Opposites attract in sweet and salty Maple-Bacon Kettle Corn

Chocolate is très cliché and cupcakes are so passé. With Valentine’s Day looming on the horizon, many of you might be racking your brain with ideas for treats to give to your sweetie, but think twice before choosing one of the aforementioned sweets. Think outside the box a little and go for something a little less traditional this year: Maple-bacon kettle corn.

As the old adage “opposites attract” holds true in many relationships, the saying also proves accurate when combining the basic tastes of sweet and salty. Plus, not everyone is a fan of the typical Valentines fare of chocolates and super sugary candy. The slightly sweet, caramelized sugar covered popcorn studded with bits of crispy bacon is sure to satisfy both your sweet tooth and your sweetheart’s salty palate.

And, believe it or not, you can make popcorn without using a microwave. As I’ve come to find, popcorn made on the stove top (as this recipe is) is a thousand times better than the bagged stuff with powdered butter that you nuke the heck out of and it’s incredibly simple to prepare. All you need is a large pot with a lid, popcorn kernels, oil and a few minutes of your time. It’ll be another milestone you can check off your bucket list.

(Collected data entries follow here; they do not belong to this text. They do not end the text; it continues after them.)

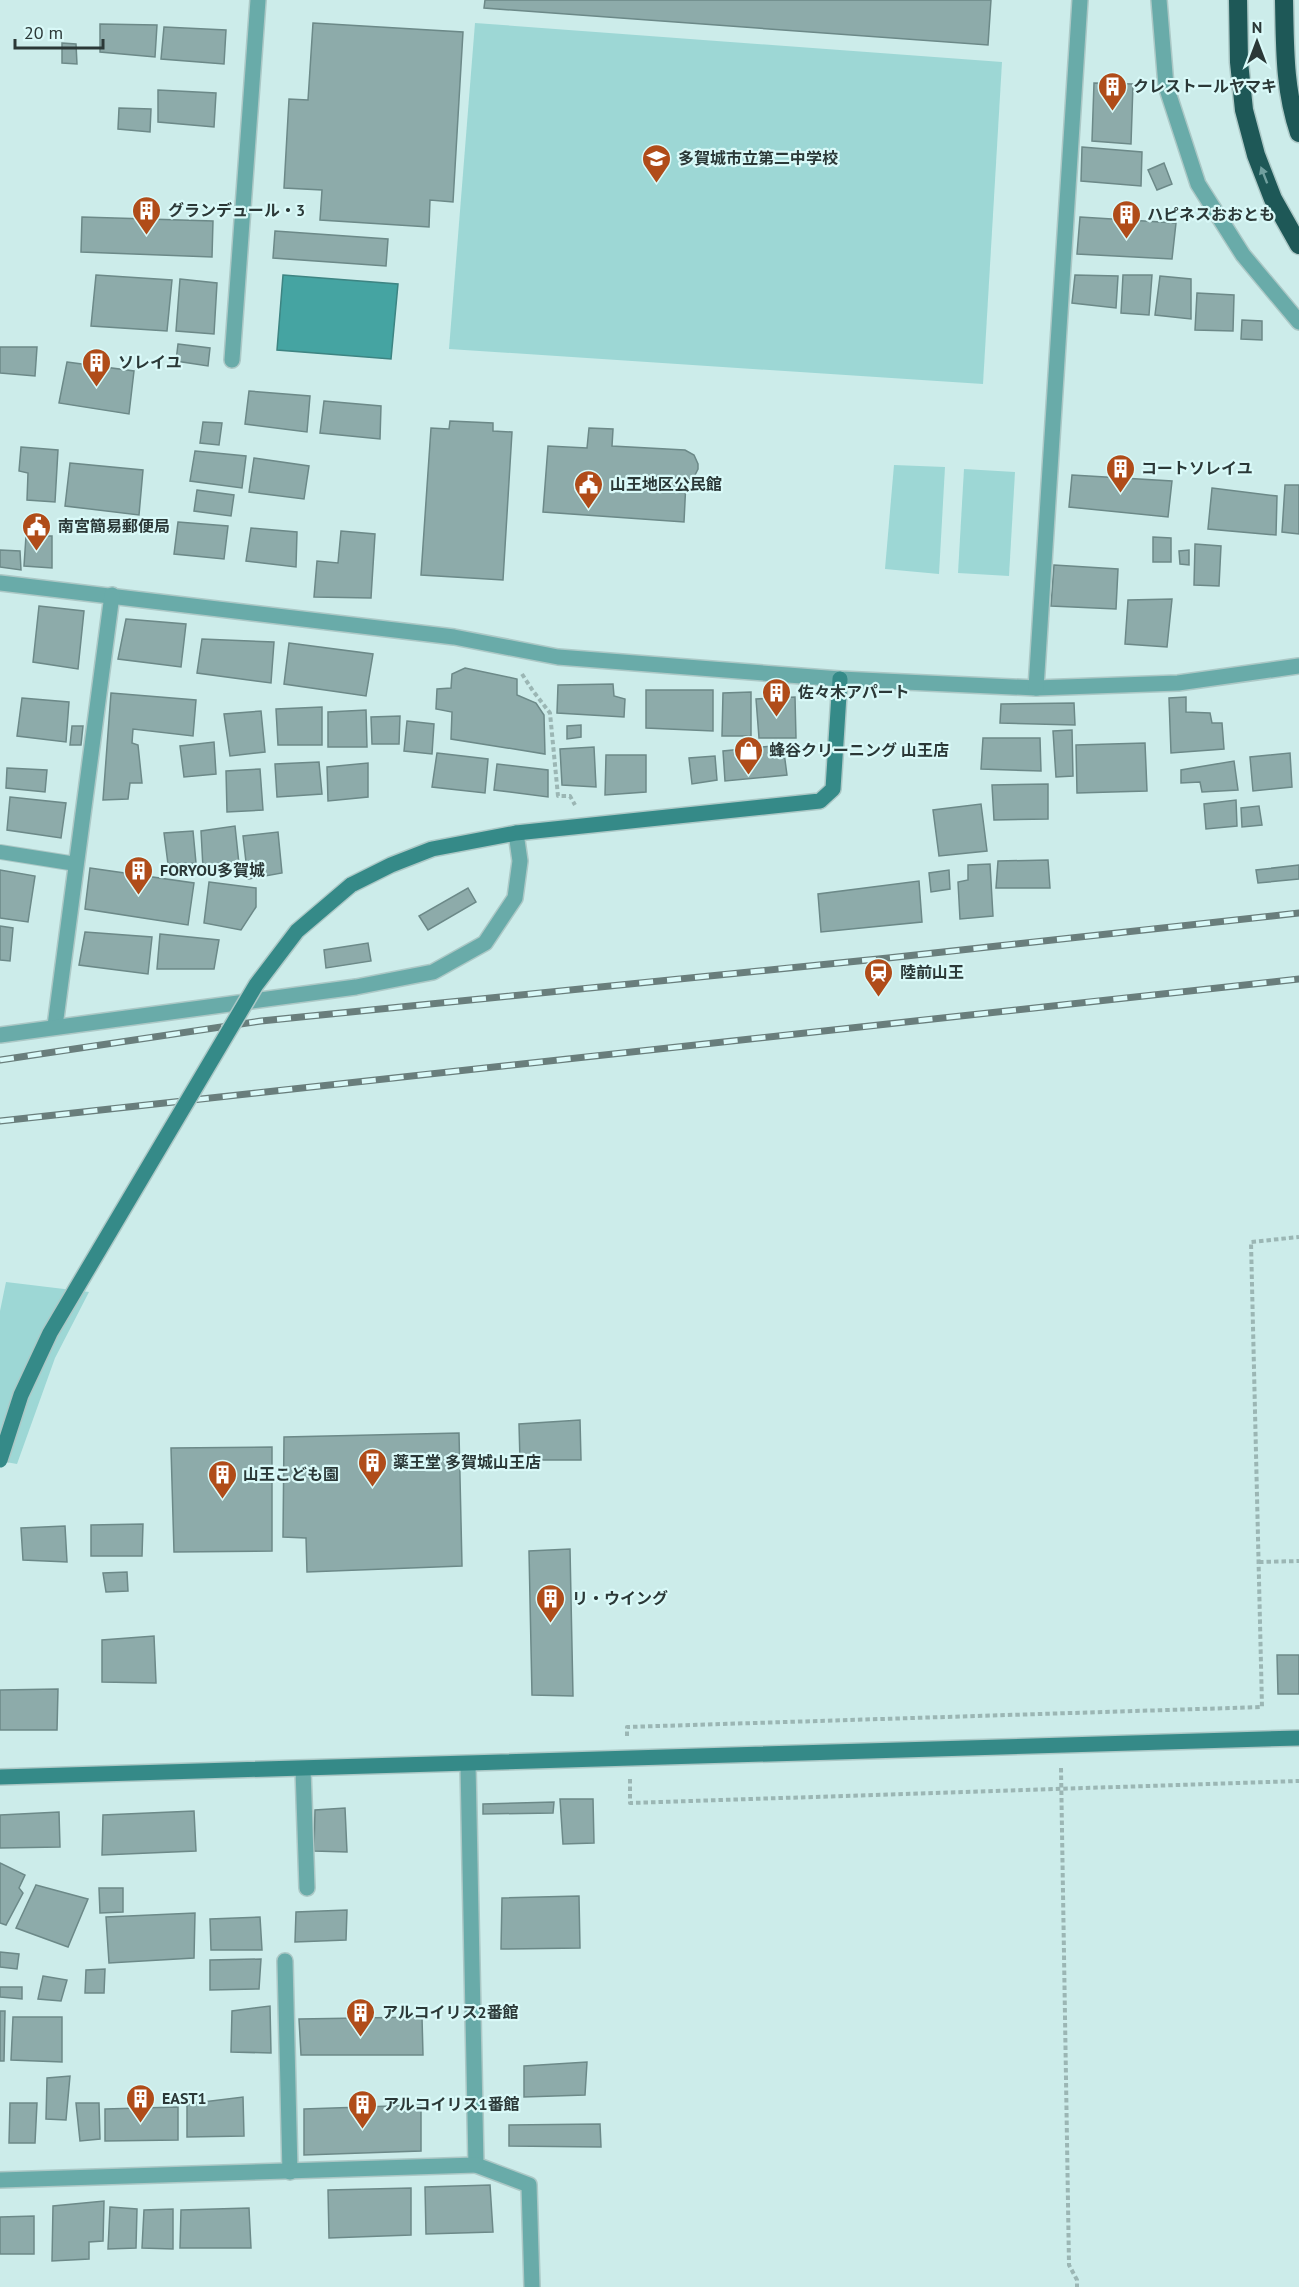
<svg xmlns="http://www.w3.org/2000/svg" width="1299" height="2287" font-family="'PT Sans','Noto Sans JP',sans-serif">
	<rect width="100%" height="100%" fill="#ccecea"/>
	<g fill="#9dd7d5">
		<polygon points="475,23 1002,62 983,384 449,349"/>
		<polygon points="894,465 945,467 939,574 885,569"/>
		<polygon points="964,469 1015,472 1009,576 958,573"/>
		<polygon points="6,1282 89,1292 55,1358 17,1464 0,1461 0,1311"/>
	</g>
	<polygon fill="#45a4a2" stroke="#3d8482" stroke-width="1.5" points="283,275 398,284 391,359 277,350"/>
	<g fill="#8dabaa" stroke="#6c8988" stroke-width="1.5">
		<polygon points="485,0 991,0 988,45 484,8"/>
		<polygon points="313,23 463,32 453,202 430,200 429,227 320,220 322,190 284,188 289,99 308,100"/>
		<polygon points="100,24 157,25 155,57 100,52"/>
		<polygon points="164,27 226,30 224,64 161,59"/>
		<polygon points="62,43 76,44 77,64 62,63"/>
		<polygon points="1094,83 1133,84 1131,144 1092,141"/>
		<polygon points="158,90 216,93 214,127 158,122"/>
		<polygon points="119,108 151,109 150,132 118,129"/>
		<polygon points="1082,147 1142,152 1141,186 1081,181"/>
		<polygon points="1164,163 1172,184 1157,190 1148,170"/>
		<polygon points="82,217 213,221 212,257 81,252"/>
		<polygon points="1080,217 1176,223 1172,259 1077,254"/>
		<polygon points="275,231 388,239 386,266 273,258"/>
		<polygon points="96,275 172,280 167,331 91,326"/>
		<polygon points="1075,275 1118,276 1116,308 1072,303"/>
		<polygon points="1123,275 1152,275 1149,315 1121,313"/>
		<polygon points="1160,276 1191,279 1191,319 1155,315"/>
		<polygon points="180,279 217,283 214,334 176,331"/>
		<polygon points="1197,293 1234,295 1233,331 1195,330"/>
		<polygon points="1242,320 1262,321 1262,340 1241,339"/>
		<polygon points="178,344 210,348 208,366 176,361"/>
		<polygon points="0,347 37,347 35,376 0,373"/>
		<polygon points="67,362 134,371 129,414 59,403"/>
		<polygon points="249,391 310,396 307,432 245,424"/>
		<polygon points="324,401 381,406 380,439 320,433"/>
		<polygon points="450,421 493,423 493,431 512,432 503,580 421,575 431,428 449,429"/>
		<polygon points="203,422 222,423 219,445 200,443"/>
		<polygon points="589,428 613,429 612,446 685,450 694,455 698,464 698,469 694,477 686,481 684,522 543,512 548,446 587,448"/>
		<polygon points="21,447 58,450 55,502 27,500 28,473 19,471"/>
		<polygon points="195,451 246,456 242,488 190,481"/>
		<polygon points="254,458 309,466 304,499 249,492"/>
		<polygon points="70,463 143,470 139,515 65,506"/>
		<polygon points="1072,475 1172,481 1168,517 1069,507"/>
		<polygon points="1285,485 1299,485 1299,534 1282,532"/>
		<polygon points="1212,488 1277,496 1276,535 1208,529"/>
		<polygon points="197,490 234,495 231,516 194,511"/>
		<polygon points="178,522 228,526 224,559 174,554"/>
		<polygon points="251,528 297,532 296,567 246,561"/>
		<polygon points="341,531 375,534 371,598 314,597 317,561 338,563"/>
		<polygon points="26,536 52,536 52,568 24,566"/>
		<polygon points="1153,537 1171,538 1171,562 1153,562"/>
		<polygon points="1195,544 1221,546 1219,586 1194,585"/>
		<polygon points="0,550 20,551 21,570 0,567"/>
		<polygon points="1189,550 1189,565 1180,564 1179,551"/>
		<polygon points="1054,565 1118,569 1116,609 1051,606"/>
		<polygon points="1172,599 1167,647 1125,644 1128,600"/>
		<polygon points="39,606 84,611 78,669 33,662"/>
		<polygon points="126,619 186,624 181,667 118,659"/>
		<polygon points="202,639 274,642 271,683 197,673"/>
		<polygon points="289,643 373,654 366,696 284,684"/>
		<polygon points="465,668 517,679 517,695 536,703 544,715 545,754 451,739 452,712 436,709 437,689 451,688 452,674"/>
		<polygon points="613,684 614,696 625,699 624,717 557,713 558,685"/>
		<polygon points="646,690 713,690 713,731 646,728"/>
		<polygon points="751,692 751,736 722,736 723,693"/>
		<polygon points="111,693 196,700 193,736 133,729 132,743 138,745 142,783 130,783 128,799 103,800"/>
		<polygon points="795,697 796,738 759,738 756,699"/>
		<polygon points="1186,697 1186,712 1210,713 1212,723 1222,723 1224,749 1171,753 1169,698"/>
		<polygon points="22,698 69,702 66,742 17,736"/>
		<polygon points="1074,703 1075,725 1000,723 1001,704"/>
		<polygon points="322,707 322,745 278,745 276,709"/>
		<polygon points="366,710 367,747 328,747 328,712"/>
		<polygon points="261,711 265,752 230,756 224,714"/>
		<polygon points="400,716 399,744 372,744 371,717"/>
		<polygon points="407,721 434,724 432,754 404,751"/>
		<polygon points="581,725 581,737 567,739 567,726"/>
		<polygon points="72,726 83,726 81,745 70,745"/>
		<polygon points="1072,730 1073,776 1056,777 1053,731"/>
		<polygon points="983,738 1040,738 1041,771 981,769"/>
		<polygon points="214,742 216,774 184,777 180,746"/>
		<polygon points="1145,743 1147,791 1077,793 1076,745"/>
		<polygon points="783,745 787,775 725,781 723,751"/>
		<polygon points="594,747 596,787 562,785 560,749"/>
		<polygon points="437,753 488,759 485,793 432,787"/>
		<polygon points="1290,753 1292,787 1253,791 1250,757"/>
		<polygon points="606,755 646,755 646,792 605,795"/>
		<polygon points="715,756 717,780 692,784 689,758"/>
		<polygon points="1234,761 1238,790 1202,792 1200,782 1181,783 1181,770"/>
		<polygon points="319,762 322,794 277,797 275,764"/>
		<polygon points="368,763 368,797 328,801 327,767"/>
		<polygon points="497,764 548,770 548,797 494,790"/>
		<polygon points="7,768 47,770 45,792 6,788"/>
		<polygon points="260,769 263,810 227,812 226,771"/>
		<polygon points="1048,784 1048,819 994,820 992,785"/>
		<polygon points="10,797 66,803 61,838 7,830"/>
		<polygon points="1236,800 1237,826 1206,829 1204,804"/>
		<polygon points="981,804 987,851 939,856 933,810"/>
		<polygon points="1259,806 1262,825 1242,827 1241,808"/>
		<polygon points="235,826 239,864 203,868 201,831"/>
		<polygon points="193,831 196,863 168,864 164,833"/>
		<polygon points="278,832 282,873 248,879 243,836"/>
		<polygon points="1048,860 1050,888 996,888 998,861"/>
		<polygon points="990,864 993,916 960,919 958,882 968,880 968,865"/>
		<polygon points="1299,865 1299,879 1258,883 1256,870"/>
		<polygon points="90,868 194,883 188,925 85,909"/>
		<polygon points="0,870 35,876 28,922 0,918"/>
		<polygon points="949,870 950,889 931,892 929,873"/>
		<polygon points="919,881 922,922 821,932 818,894"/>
		<polygon points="209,882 256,888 256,907 241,930 204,923"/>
		<polygon points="468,888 476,902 428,930 419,916"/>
		<polygon points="0,926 13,928 10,961 0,960"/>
		<polygon points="85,932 152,937 148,974 79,965"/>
		<polygon points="160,934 219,940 214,969 157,969"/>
		<polygon points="368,943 371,961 326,968 324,950"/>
		<polygon points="580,1420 581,1460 520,1460 519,1424"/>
		<polygon points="459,1433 462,1566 307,1572 306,1538 283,1537 284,1437"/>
		<polygon points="272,1447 272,1551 174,1552 171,1448"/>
		<polygon points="143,1524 142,1556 91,1556 91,1525"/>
		<polygon points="65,1526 67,1562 23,1560 21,1528"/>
		<polygon points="570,1549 573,1696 532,1695 529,1551"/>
		<polygon points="127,1572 128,1591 106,1592 103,1573"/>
		<polygon points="154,1636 156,1683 102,1682 102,1640"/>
		<polygon points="1277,1655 1299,1655 1299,1694 1278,1694"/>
		<polygon points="58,1689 57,1730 0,1730 0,1690"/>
		<polygon points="560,1799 593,1799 594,1843 563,1844"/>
		<polygon points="554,1802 553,1813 483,1814 483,1804"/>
		<polygon points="345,1808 347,1852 314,1851 315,1810"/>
		<polygon points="194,1811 196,1851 102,1855 103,1815"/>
		<polygon points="59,1812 60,1847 0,1848 0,1815"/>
		<polygon points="0,1863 25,1875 19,1888 23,1893 6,1925 0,1923"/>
		<polygon points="36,1885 88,1899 68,1947 16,1928"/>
		<polygon points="99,1888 123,1888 123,1912 100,1913"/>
		<polygon points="579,1896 580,1948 501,1949 502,1898"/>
		<polygon points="347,1910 346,1940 295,1942 296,1912"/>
		<polygon points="195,1913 194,1958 109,1963 106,1917"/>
		<polygon points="260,1917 262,1950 211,1950 210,1919"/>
		<polygon points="0,1952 19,1954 17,1969 0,1967"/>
		<polygon points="261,1959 259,1989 210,1990 210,1960"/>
		<polygon points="105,1969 104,1993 85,1993 86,1970"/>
		<polygon points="43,1976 67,1980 61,2001 38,1999"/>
		<polygon points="0,1987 22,1987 22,1999 0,1997"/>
		<polygon points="270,2006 271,2053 231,2052 232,2011"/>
		<polygon points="0,2011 5,2011 4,2061 0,2061"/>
		<polygon points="13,2017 62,2017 62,2062 11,2060"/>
		<polygon points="422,2017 423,2055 301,2055 299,2019"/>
		<polygon points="587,2062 585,2095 524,2097 524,2066"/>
		<polygon points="70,2076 66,2120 46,2119 47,2078"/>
		<polygon points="243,2097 244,2136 187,2137 187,2104"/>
		<polygon points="10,2103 37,2103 35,2143 9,2143"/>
		<polygon points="76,2103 99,2103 100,2139 80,2141"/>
		<polygon points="421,2105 421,2151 304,2155 304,2109"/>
		<polygon points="178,2107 178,2140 105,2141 105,2109"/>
		<polygon points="600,2124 601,2147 509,2146 509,2125"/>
		<polygon points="490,2185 493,2232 426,2234 425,2187"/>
		<polygon points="411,2188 411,2235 329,2238 328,2190"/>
		<polygon points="104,2201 103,2241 89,2242 89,2259 52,2261 53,2206"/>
		<polygon points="110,2207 137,2209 136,2248 108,2249"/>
		<polygon points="249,2208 251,2248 180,2248 181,2210"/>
		<polygon points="173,2209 173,2249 142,2248 144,2210"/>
		<polygon points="34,2216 34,2254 0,2254 0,2217"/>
	</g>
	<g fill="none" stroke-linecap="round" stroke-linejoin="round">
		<defs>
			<polyline id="lane" points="0,852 76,864"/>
			<g id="street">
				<polyline points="1159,0 1166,86 1198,184 1243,255 1299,322"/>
				<polyline points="232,360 258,0"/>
				<polyline points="0,583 454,637 558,657 840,679 1036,688 1178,683 1299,666"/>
				<polyline points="1036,688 1080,0"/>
				<polyline points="55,1026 112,595"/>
				<polyline points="0,1035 356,987 433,972 485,943 515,898 520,861 516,833"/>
				<polyline points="468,1765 476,2165 529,2185 532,2287"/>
				<polyline points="303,1769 307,1888"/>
				<polyline points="285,1961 290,2172"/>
				<polyline points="0,2180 476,2165"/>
			</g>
			<g id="secondary">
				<polyline points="351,885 391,865 432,849 516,833 820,801 833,789 840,679"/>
				<polyline points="0,1777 1299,1738"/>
			</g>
			<g id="highway">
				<polyline points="1238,0 1239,62 1244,110 1256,155 1273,199 1299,245"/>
				<path d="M1284,0C1285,46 1284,89 1299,133"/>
			</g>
		</defs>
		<use href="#lane" stroke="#acc8c6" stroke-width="16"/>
		<use href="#street" stroke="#acc8c6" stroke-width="18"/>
		<use href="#secondary" stroke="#acc8c6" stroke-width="18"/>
		<use href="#highway" stroke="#acc8c6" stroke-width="21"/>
		<g stroke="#9bb6b4" stroke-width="4" stroke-dasharray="4.5 3" stroke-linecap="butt">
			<polyline points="522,674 533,691 550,713 558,796 570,796 575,805"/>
			<polyline points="1259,1562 1299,1561"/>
			<polyline points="627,1736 627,1727 1262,1707 1251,1242 1299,1237"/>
			<polyline points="1061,1768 1069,2265 1077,2280 1077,2287"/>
			<polyline points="630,1779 630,1803 1299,1781"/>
		</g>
		<use href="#lane" stroke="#69aba9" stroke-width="14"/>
		<use href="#street" stroke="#69aba9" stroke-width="15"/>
		<use href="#secondary" stroke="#358a88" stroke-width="15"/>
		<use href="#highway" stroke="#1e5857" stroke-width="18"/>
		<defs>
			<g id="rail">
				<polyline points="0,1060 261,1021 888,958 1299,913"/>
				<polyline points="0,1121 1299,979"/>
			</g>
		</defs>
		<use href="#rail" stroke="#697e7c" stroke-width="7"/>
		<use href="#rail" stroke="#d9f9f8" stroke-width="4.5" stroke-dasharray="14" stroke-linecap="butt"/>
		<defs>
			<polyline id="secondary-bridge" points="0,1460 21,1395 50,1333 256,985 297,931 351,885"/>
		</defs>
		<use href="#secondary-bridge" stroke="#acc8c6" stroke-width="18" stroke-linecap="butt"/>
		<use href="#secondary-bridge" stroke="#358a88" stroke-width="15"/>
	</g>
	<defs><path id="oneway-solid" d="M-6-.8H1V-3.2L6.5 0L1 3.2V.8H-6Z" transform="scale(1.5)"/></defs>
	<use fill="#72a09f" href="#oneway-solid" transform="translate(1264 175) rotate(-111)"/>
	<defs>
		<symbol id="building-pin" viewBox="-11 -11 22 30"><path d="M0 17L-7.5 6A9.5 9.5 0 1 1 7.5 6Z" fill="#b04c19" stroke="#d9f9f8"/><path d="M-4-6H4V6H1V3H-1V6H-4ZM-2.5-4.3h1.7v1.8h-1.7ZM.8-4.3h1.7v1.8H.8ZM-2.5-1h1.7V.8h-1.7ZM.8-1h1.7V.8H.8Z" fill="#fff"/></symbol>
		<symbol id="school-pin" viewBox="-11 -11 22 30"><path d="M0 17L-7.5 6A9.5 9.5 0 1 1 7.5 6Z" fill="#b04c19" stroke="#d9f9f8"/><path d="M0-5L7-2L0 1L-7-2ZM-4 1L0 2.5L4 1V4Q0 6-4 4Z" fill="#fff"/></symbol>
		<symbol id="civic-pin" viewBox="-11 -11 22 30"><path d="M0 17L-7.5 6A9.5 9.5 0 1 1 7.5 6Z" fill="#b04c19" stroke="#d9f9f8"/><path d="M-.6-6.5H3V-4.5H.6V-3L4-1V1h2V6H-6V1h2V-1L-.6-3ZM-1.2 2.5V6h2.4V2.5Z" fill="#fff"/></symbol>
		<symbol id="shop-pin" viewBox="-11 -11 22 30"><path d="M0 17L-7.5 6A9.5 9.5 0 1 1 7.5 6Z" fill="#b04c19" stroke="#d9f9f8"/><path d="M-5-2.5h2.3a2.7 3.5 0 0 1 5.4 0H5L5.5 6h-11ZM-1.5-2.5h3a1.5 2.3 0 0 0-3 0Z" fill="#fff"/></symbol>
		<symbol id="station-pin" viewBox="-11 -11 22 30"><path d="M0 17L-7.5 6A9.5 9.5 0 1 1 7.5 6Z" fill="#b04c19" stroke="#d9f9f8"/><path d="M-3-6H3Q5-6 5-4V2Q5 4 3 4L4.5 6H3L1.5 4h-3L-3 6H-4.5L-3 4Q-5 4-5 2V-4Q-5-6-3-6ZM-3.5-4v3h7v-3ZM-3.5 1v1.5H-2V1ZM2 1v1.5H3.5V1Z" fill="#fff"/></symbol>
	</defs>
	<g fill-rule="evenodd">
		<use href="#building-pin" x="1096" y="70" width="33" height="45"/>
		<use href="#school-pin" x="640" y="142" width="33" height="45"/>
		<use href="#building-pin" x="130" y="194" width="33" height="45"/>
		<use href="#building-pin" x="1110" y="198" width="33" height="45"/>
		<use href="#building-pin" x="80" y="346" width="33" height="45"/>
		<use href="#building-pin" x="1104" y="452" width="33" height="45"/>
		<use href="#civic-pin" x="572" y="468" width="33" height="45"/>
		<use href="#civic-pin" x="20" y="510" width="33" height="45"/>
		<use href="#building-pin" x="760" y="676" width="33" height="45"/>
		<use href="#shop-pin" x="732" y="734" width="33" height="45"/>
		<use href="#building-pin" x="122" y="854" width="33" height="45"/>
		<use href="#station-pin" x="862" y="956" width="33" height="45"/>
		<use href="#building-pin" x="356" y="1446" width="33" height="45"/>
		<use href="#building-pin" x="206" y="1458" width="33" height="45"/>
		<use href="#building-pin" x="534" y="1582" width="33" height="45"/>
		<use href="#building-pin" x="344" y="1996" width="33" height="45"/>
		<use href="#building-pin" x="124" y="2082" width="33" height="45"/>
		<use href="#building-pin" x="346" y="2088" width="33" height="45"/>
	</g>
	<g text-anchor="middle" stroke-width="4.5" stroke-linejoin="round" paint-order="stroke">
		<g font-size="16" font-weight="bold" fill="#2b3837" stroke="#d9f9f8" text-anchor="start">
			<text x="1133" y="92">クレストールヤマキ</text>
			<text x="678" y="164">多賀城市立第二中学校</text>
			<text x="168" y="216">グランデュール・3</text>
			<text x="1147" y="220">ハピネスおおとも</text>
			<text x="118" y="368">ソレイユ</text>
			<text x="1141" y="474">コートソレイユ</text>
			<text x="610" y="490">山王地区公民館</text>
			<text x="58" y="532">南宮簡易郵便局</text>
			<text x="798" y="698">佐々木アパート</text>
			<text x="769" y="756">蜂谷クリーニング 山王店</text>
			<text x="160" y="876">FORYOU多賀城</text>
			<text x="900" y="978">陸前山王</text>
			<text x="393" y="1468">薬王堂 多賀城山王店</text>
			<text x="243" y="1480">山王こども園</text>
			<text x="572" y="1604">リ・ウイング</text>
			<text x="382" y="2018">アルコイリス2番館</text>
			<text x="162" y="2104">EAST1</text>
			<text x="383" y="2110">アルコイリス1番館</text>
		</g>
	</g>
	<g transform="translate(1257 42)" stroke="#d9f9f8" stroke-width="4.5" paint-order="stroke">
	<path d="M0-4.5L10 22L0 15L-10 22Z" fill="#2b3837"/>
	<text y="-9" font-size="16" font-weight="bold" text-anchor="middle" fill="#2b3837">N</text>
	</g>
	<path d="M15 39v9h88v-9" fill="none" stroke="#2b3837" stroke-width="3"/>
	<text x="24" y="39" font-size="18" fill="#2b3837" stroke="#d9f9f8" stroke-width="4.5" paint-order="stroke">20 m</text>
</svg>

I recommend using a cast iron dutch oven if you have one — either enameled or not — because cast iron evenly transfers heat around whatever you’re cooking. Thus, it will cook faster and more evenly and you’re less likely to have a mess of scorched sugar on the bottom of your pot when making plain popcorn or kettle corn.

Now if you’re not a fan of bacon or don’t eat it because of dietary or religious reasons, simply omit it and use all canola or vegetable oil for this recipe and add a little more salt to the pot. You could also score a bottle of Bacon Salt seasoning to still get the flavor of the original, pork-laden recipe (and, believe it or not, Bacon Salt is vegan). And for a more caramel-flavored kettle corn, use brown sugar in place of white.

Use this popcorn recipe as a base (with or without the sugar) and experiment with different flavors and seasonings: Parmesan and truffle oil, cocoa powder and cinnamon, chipotle powder and cumin, vanilla sugar and rosemary — the list goes on. Just keep the popcorn to oil ratio the same and you can’t go wrong.

Now get popping! (Warning: this recipe is highly addictive.)